> **DATA EXTRACTS**:
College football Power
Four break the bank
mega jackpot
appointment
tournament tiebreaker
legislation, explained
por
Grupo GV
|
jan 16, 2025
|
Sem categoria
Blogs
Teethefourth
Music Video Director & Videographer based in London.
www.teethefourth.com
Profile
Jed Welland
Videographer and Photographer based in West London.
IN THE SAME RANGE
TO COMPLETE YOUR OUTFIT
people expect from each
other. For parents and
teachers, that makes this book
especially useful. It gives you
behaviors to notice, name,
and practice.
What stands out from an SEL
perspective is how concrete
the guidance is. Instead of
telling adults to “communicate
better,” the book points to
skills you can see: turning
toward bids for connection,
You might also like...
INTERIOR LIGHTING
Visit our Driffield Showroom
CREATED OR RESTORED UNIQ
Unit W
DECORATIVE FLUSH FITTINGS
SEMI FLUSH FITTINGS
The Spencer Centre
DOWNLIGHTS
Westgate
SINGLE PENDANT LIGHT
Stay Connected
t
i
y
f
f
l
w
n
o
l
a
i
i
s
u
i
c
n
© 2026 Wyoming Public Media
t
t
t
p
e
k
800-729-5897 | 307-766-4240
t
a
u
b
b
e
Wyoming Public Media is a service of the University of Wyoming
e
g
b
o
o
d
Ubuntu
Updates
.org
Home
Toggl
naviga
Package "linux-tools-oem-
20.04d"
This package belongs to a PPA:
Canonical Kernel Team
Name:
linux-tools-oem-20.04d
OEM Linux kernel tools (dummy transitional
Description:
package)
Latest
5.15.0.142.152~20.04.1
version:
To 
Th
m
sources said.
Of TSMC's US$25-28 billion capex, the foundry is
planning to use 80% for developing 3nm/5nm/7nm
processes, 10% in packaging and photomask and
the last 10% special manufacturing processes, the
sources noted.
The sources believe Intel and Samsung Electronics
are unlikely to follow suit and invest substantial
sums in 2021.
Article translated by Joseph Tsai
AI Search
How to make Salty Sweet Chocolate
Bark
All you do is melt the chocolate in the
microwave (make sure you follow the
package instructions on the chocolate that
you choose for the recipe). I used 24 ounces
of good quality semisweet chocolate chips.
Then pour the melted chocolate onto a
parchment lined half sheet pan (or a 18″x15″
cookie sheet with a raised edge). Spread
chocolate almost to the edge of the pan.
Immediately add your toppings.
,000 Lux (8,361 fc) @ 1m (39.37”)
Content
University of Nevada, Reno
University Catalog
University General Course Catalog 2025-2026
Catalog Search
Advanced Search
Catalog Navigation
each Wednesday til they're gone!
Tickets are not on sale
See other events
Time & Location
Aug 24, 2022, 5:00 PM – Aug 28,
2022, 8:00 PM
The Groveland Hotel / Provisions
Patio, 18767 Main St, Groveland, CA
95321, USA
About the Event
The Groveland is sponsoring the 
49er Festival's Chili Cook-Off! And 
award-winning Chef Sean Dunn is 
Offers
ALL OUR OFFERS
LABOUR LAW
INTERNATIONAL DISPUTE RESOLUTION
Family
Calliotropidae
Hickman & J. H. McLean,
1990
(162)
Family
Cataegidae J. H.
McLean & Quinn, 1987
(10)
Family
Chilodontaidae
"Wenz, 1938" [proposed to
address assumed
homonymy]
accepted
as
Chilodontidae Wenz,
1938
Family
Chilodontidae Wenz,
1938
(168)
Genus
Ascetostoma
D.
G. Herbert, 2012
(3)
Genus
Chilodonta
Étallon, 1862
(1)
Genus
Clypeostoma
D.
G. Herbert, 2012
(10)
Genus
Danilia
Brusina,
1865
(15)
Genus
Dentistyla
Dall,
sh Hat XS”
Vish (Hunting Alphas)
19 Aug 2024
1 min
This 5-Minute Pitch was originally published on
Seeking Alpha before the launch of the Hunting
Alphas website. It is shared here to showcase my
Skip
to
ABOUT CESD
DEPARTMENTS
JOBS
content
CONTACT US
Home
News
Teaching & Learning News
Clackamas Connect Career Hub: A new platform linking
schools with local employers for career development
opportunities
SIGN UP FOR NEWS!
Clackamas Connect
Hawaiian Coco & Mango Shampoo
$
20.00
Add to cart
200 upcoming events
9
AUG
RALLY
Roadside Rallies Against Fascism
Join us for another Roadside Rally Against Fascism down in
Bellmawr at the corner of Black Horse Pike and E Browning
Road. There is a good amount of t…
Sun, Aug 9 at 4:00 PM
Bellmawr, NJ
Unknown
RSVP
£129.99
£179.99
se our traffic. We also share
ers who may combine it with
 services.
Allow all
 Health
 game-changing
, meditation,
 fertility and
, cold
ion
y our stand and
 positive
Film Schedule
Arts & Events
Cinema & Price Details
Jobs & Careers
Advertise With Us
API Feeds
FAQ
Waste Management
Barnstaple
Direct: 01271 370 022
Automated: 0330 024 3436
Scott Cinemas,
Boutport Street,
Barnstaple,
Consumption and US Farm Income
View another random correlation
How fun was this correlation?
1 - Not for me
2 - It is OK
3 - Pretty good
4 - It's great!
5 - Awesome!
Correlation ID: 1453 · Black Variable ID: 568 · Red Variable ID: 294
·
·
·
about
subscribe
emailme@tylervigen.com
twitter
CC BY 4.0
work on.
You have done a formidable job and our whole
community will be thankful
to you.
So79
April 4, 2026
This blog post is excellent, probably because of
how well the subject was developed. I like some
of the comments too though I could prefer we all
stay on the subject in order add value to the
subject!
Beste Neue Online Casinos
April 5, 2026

> **ASSIGNMENT**:
Given the data above, transcribe exactly the lines from the one containing "are unlikely to" down to the one containing "Teaching & Learning News", and no others.

> **ANSWER SECTION**:
are unlikely to follow suit and invest substantial
sums in 2021.
Article translated by Joseph Tsai
AI Search
How to make Salty Sweet Chocolate
Bark
All you do is melt the chocolate in the
microwave (make sure you follow the
package instructions on the chocolate that
you choose for the recipe). I used 24 ounces
of good quality semisweet chocolate chips.
Then pour the melted chocolate onto a
parchment lined half sheet pan (or a 18″x15″
cookie sheet with a raised edge). Spread
chocolate almost to the edge of the pan.
Immediately add your toppings.
,000 Lux (8,361 fc) @ 1m (39.37”)
Content
University of Nevada, Reno
University Catalog
University General Course Catalog 2025-2026
Catalog Search
Advanced Search
Catalog Navigation
each Wednesday til they're gone!
Tickets are not on sale
See other events
Time & Location
Aug 24, 2022, 5:00 PM – Aug 28,
2022, 8:00 PM
The Groveland Hotel / Provisions
Patio, 18767 Main St, Groveland, CA
95321, USA
About the Event
The Groveland is sponsoring the 
49er Festival's Chili Cook-Off! And 
award-winning Chef Sean Dunn is 
Offers
ALL OUR OFFERS
LABOUR LAW
INTERNATIONAL DISPUTE RESOLUTION
Family
Calliotropidae
Hickman & J. H. McLean,
1990
(162)
Family
Cataegidae J. H.
McLean & Quinn, 1987
(10)
Family
Chilodontaidae
"Wenz, 1938" [proposed to
address assumed
homonymy]
accepted
as
Chilodontidae Wenz,
1938
Family
Chilodontidae Wenz,
1938
(168)
Genus
Ascetostoma
D.
G. Herbert, 2012
(3)
Genus
Chilodonta
Étallon, 1862
(1)
Genus
Clypeostoma
D.
G. Herbert, 2012
(10)
Genus
Danilia
Brusina,
1865
(15)
Genus
Dentistyla
Dall,
sh Hat XS”
Vish (Hunting Alphas)
19 Aug 2024
1 min
This 5-Minute Pitch was originally published on
Seeking Alpha before the launch of the Hunting
Alphas website. It is shared here to showcase my
Skip
to
ABOUT CESD
DEPARTMENTS
JOBS
content
CONTACT US
Home
News
Teaching & Learning News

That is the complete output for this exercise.